Metadata-Version: 2.1
Name: multivelo
Version: 0.1.1
Summary: Multi-omic extension of single-cell RNA velocity
Home-page: https://github.com/welch-lab/MultiVelo
Author: Chen Li
Author-email: chlseven@umich.edu
License: BSD 3-Clause License
Keywords: RNA velocity,single-cell,transcriptomics,chromatin,epigenetic,epigenomic,gene regulation,multi-omic,dynamical
Classifier: Development Status :: 4 - Beta
Classifier: Intended Audience :: Science/Research
Classifier: License :: OSI Approved :: BSD License
Classifier: Natural Language :: English
Classifier: Operating System :: MacOS :: MacOS X
Classifier: Operating System :: Microsoft :: Windows
Classifier: Operating System :: POSIX :: Linux
Classifier: Programming Language :: Python :: 3
Classifier: Programming Language :: Python :: 3.7
Classifier: Programming Language :: Python :: 3.8
Classifier: Programming Language :: Python :: 3.9
Classifier: Topic :: Scientific/Engineering :: Bio-Informatics
Classifier: Topic :: Scientific/Engineering :: Visualization
Requires-Python: >=3.7
License-File: LICENSE

MultiVelo - Velocity Inference from Single-Cell Multi-Omic Data
===============================================================

Single-cell multi-omic datasets, in which multiple molecular modalities are profiled 
within the same cell, provide a unique opportunity to discover the interplay between 
cellular epigenomic and transcriptomic changes. To realize this potential, we developed 
**MultiVelo**, a mechanistic model of gene expression that extends the popular RNA velocity 
framework by incorporating epigenomic data.

MultiVelo uses a probabilistic latent variable model to estimate the switch time and rate 
parameters of gene regulation, providing a quantitative summary of the temporal relationship 
between epigenomic and transcriptomic changes. Fitting MultiVelo on single-cell multi-omic 
datasets revealed two distinct mechanisms of regulation by chromatin accessibility, quantified 
the degree of concordance or discordance between transcriptomic and epigenomic states within 
each cell, and inferred the lengths of time lags between transcriptomic and epigenomic changes.

Install through PyPI: **pip install multivelo**

**New**: `ReadTheDocs <https://multivelo.readthedocs.io/en/latest/>`_ page is up.

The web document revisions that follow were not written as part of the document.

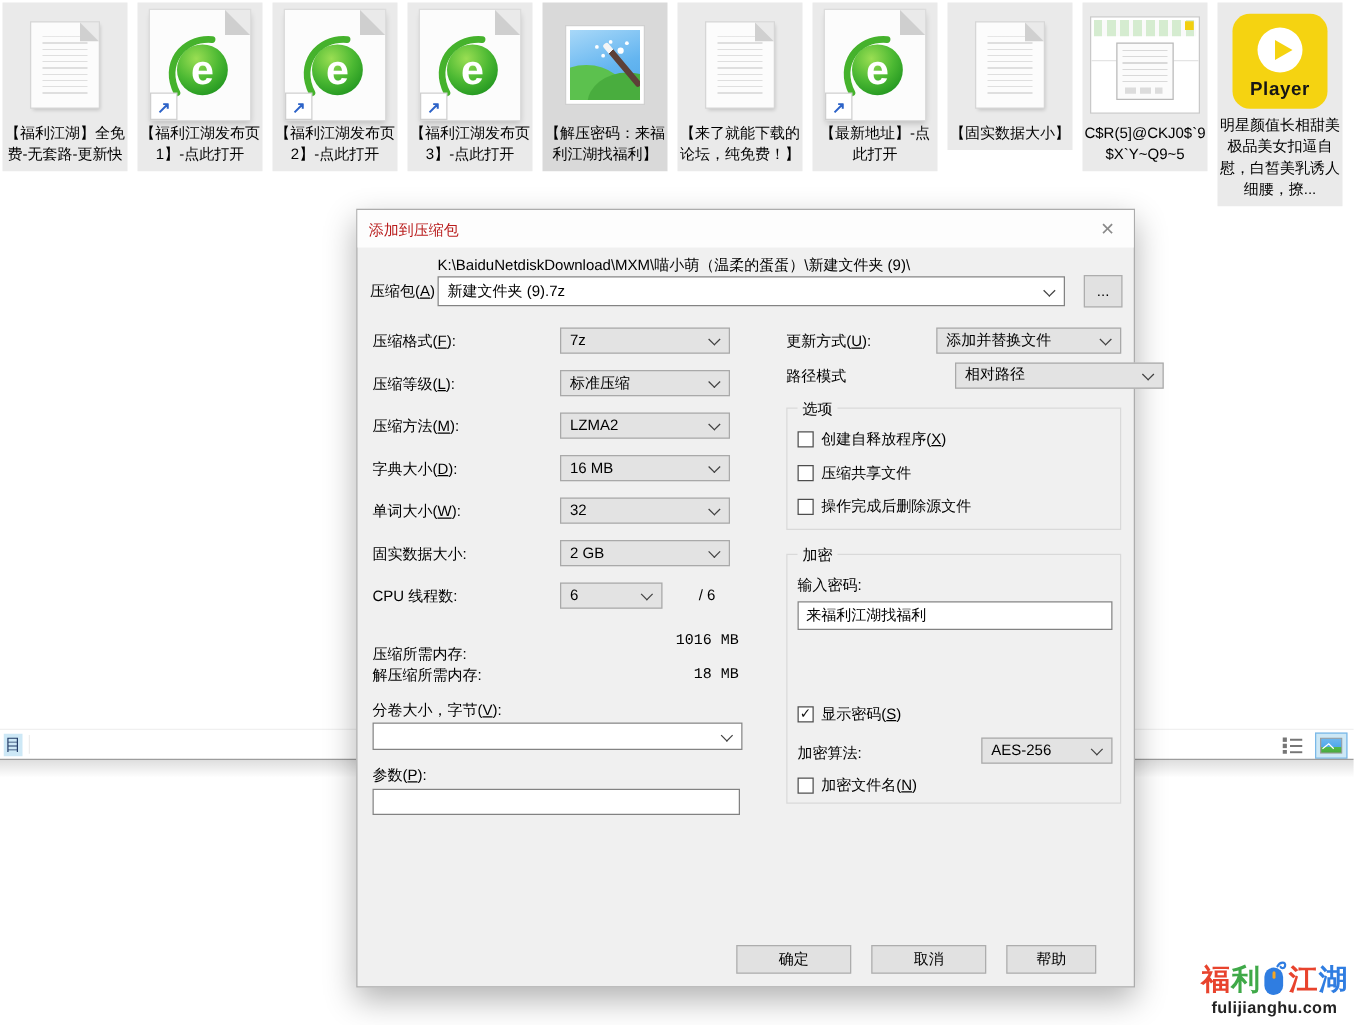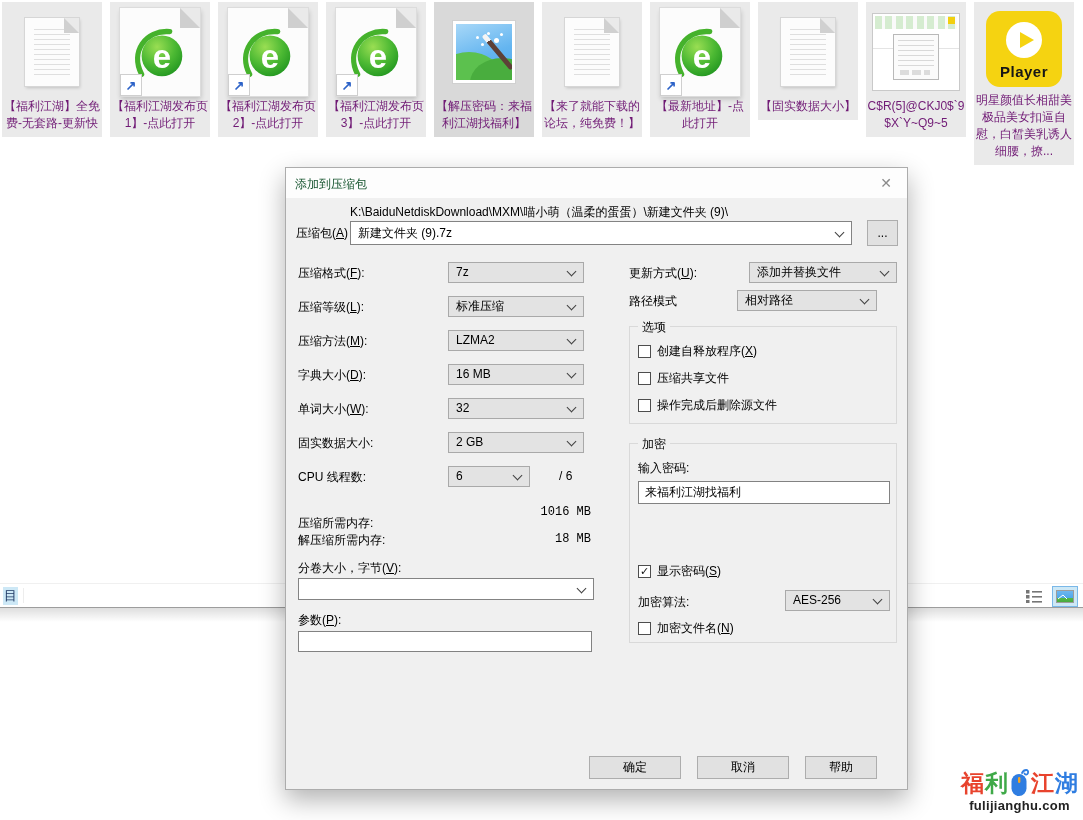--- a/index.html
+++ b/index.html
@@ -12,7 +12,7 @@
   .tile { width:100px; background:#eaeaea; padding:4px 2px 5px; display:flex; flex-direction:column; align-items:center; cursor:default; }
   .tile.darker { background:#d9d9d9; }
   .tile-iconbox { height:92px; display:flex; align-items:center; justify-content:center; position:relative; width:100%; }
-  .tile-label { font-size:12px; line-height:17px; text-align:center; color:#701a75; word-break:break-all; width:98px; }
+  .tile-label { font-size:12px; line-height:17px; text-align:center; color:#000000; word-break:break-all; width:98px; }
 
   
   .doc { position:relative; width:54px; height:68px; background:#fcfcfc;

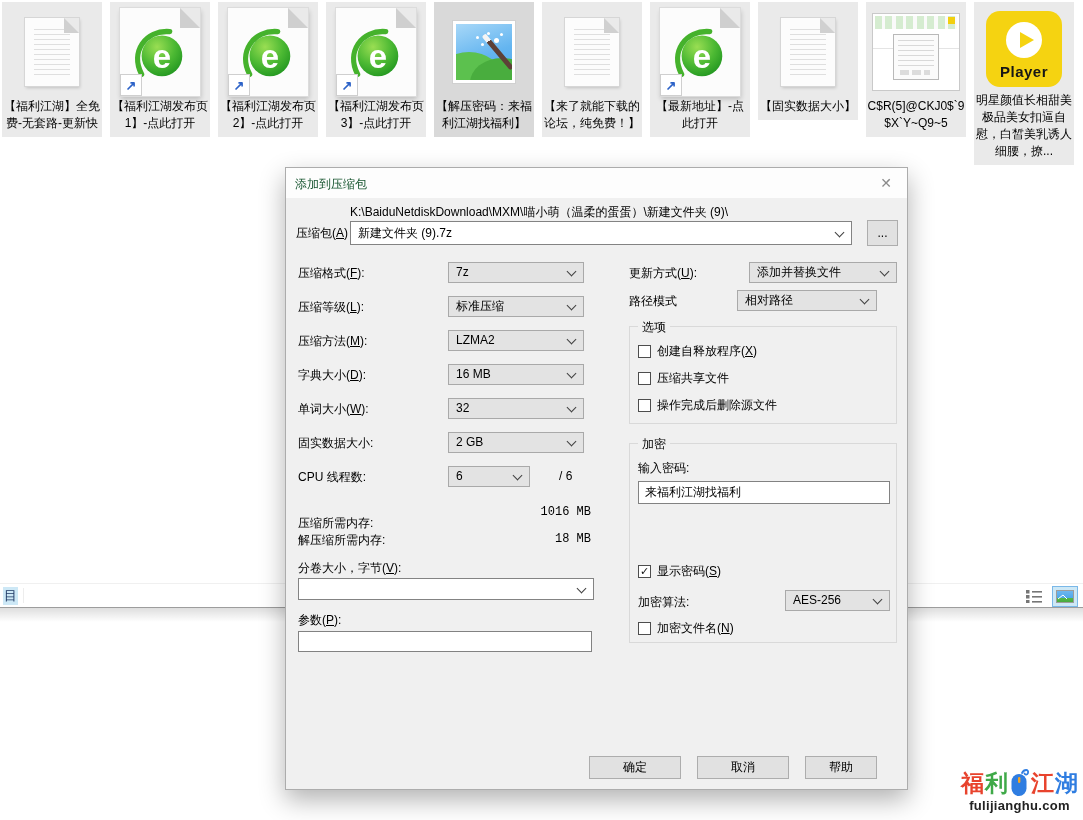--- a/index.html
+++ b/index.html
@@ -78,7 +78,7 @@
   .dialog { position:absolute; left:285px; top:167px; width:623px; height:623px; background:#f0f0f0;
          border:1px solid #acacac; box-shadow:0 10px 24px rgba(0,0,0,.30); z-index:5; font-size:12px; color:#000; }
   .dlg-titlebar { position:absolute; left:0; top:0; width:100%; height:30px; background:#fdfdfd; }
-  .dlg-title { position:absolute; left:9px; top:8px; font-size:12px; color:#14532d; }
+  .dlg-title { position:absolute; left:9px; top:8px; font-size:12px; color:#b91c1c; }
   .dlg-close { position:absolute; right:9px; top:5px; width:24px; height:20px; text-align:center;
          font-size:14px; color:#8a8a8a; line-height:20px; cursor:default; }
 

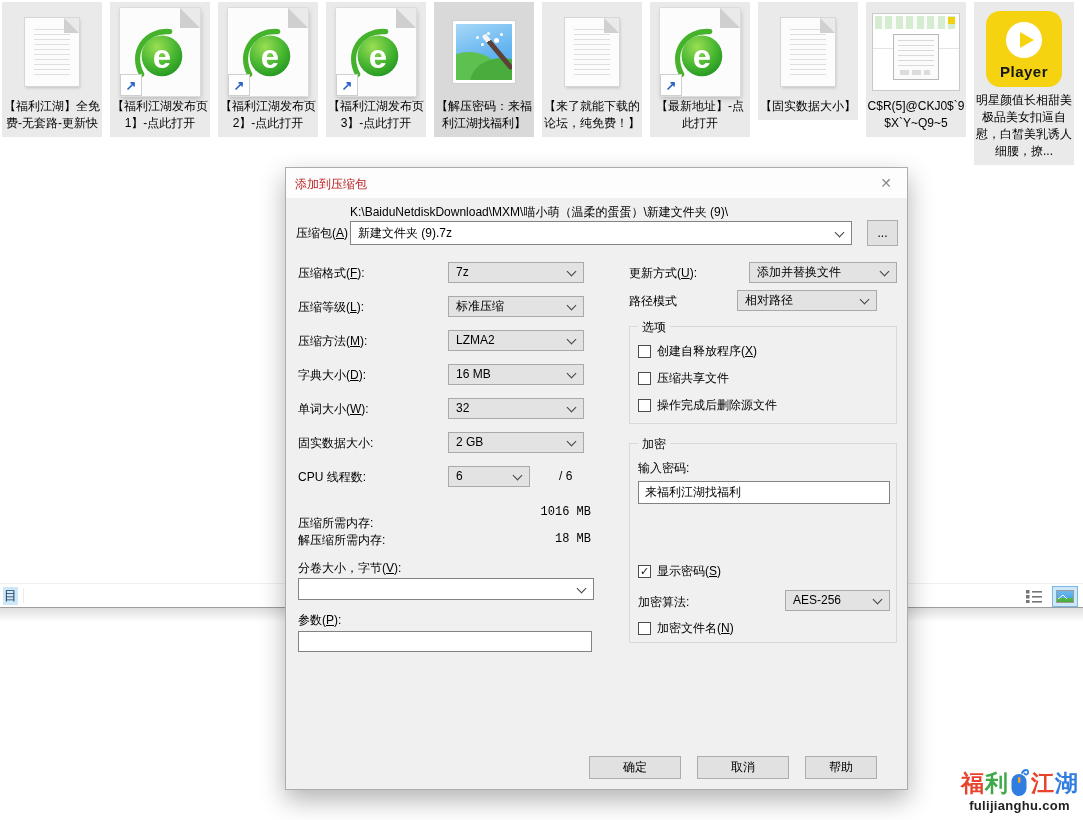--- a/index.html
+++ b/index.html
@@ -329,7 +329,7 @@
       <span>添加并替换文件</span><span class="chev"></span></div>
 
     <span class="lbl" style="left:343px; top:125px;">路径模式</span>
-    <div class="combo" style="left:451px; top:122px; width:140px;">
+    <div class="combo" style="left:478px; top:122px; width:167px;font-family:Liberation Mono, monospace;">
       <span>相对路径</span><span class="chev"></span></div>
 
     <div class="group" style="left:343px; top:158px; width:268px; height:98px;">

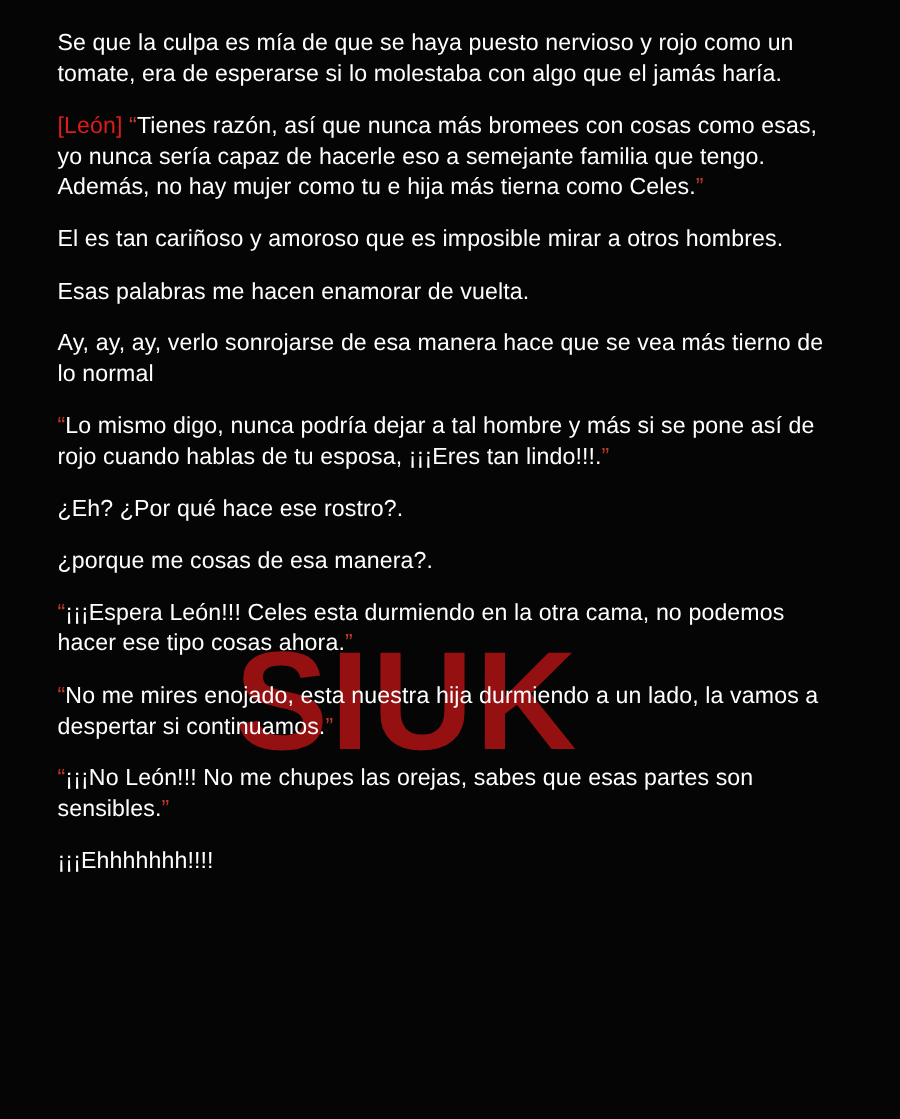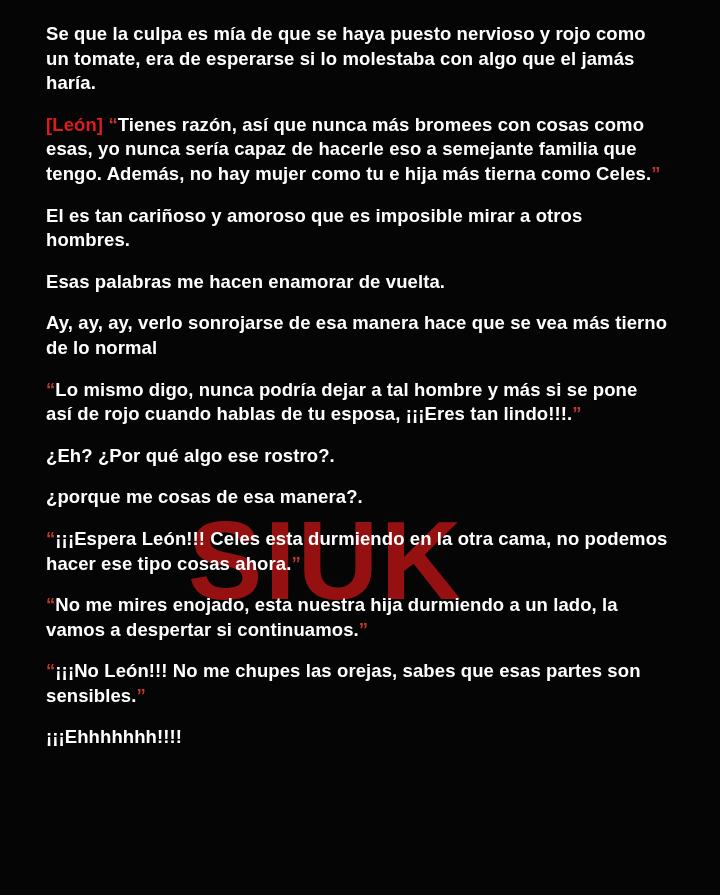--- a/index.html
+++ b/index.html
@@ -45,7 +45,7 @@
     margin: 0 12px 17px 0;
     color: #ffffff;
     font-size: 18.5px;
-    font-weight: bold;
+    font-weight: normal;
     line-height: 1.33;
     letter-spacing: 0.1px;
   }

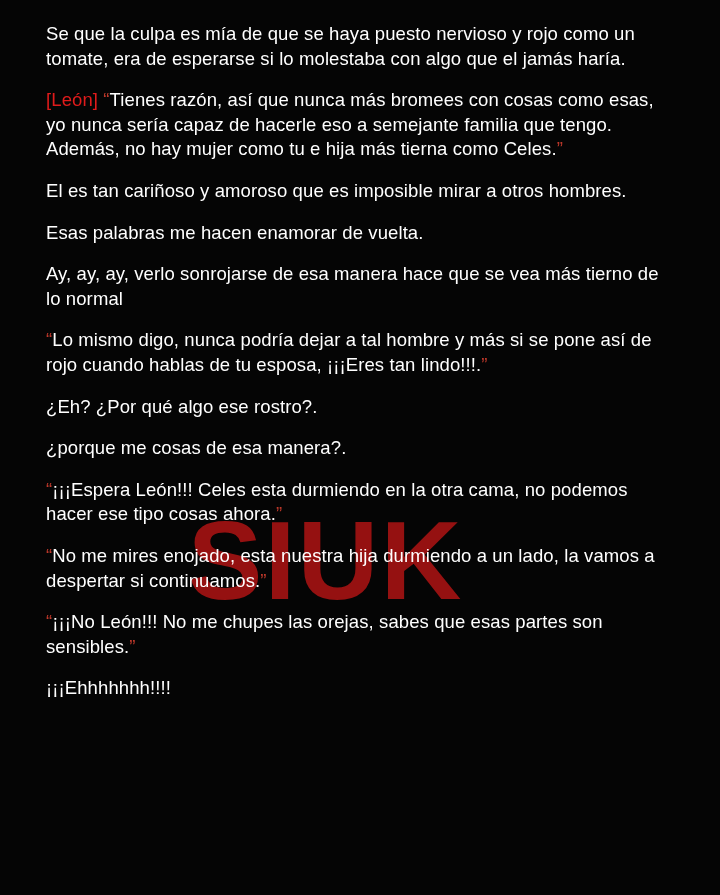--- a/index.html
+++ b/index.html
@@ -70,7 +70,7 @@
       <p class="para"><span>Esas palabras me hacen enamorar de vuelta.</span></p>
       <p class="para"><span>Ay, ay, ay, verlo sonrojarse de esa manera hace que se vea más tierno de lo normal</span></p>
       <p class="para"><span class="quote">“</span><span>Lo mismo digo, nunca podría dejar a tal hombre y más si se pone así de rojo cuando hablas de tu esposa, ¡¡¡Eres tan lindo!!!.</span><span class="quote">”</span></p>
-      <p class="para"><span>¿Eh? ¿Por qué algo ese rostro?.</span></p>
+      <p class="para"><span>¿Eh? ¿Por qué hace ese rostro?.</span></p>
       <p class="para"><span>¿porque me cosas de esa manera?.</span></p>
       <p class="para"><span class="quote">“</span><span>¡¡¡Espera León!!! Celes esta durmiendo en la otra cama, no podemos hacer ese tipo cosas ahora.</span><span class="quote">”</span></p>
       <p class="para"><span class="quote">“</span><span>No me mires enojado, esta nuestra hija durmiendo a un lado, la vamos a despertar si continuamos.</span><span class="quote">”</span></p>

You can find detailed parameter descriptions and tutorials on the website.

A tutorial showing how to run MultiVelo can be found in `multivelo_demo <https://github.com/welch-lab/MultiVelo/tree/main/multivelo_demo>`_.

We use the embryonic E18 mouse brain from 10X Multiome as an example (`jupyter notebook <https://github.com/welch-lab/MultiVelo/tree/main/multivelo_demo/MultiVelo_Demo.ipynb>`_).

CellRanger output files can be downloaded from 
`10X website <https://www.10xgenomics.com/resources/datasets/fresh-embryonic-e-18-mouse-brain-5-k-1-standard-1-0-0>`_. 
Crucially, the filtered feature barcode matrix folder, ATAC peak annotations TSV, and the feature 
linkage BEDPE file in the secondary analysis outputs folder will be needed in this demo.

You can download the processed data that we used for this analysis if you want to run the example yourself. 
Unspliced and spliced counts, as well as cell type annotations can be downloaded from the MultiVelo GitHub page. 
We provide the cell annotations for this dataset in "cell_annotations.tsv". 
We also provide the nearest neighbor graph used to smooth chromatin accessibility values in the GitHub folder "seurat_wnn", 
which contains a zip file of three files: "nn_cells.txt", "nn_dist.txt", and "nn_idx.txt". Please unzip the archive after downloading. 
The R script used to generate these files can also be found in the same folder.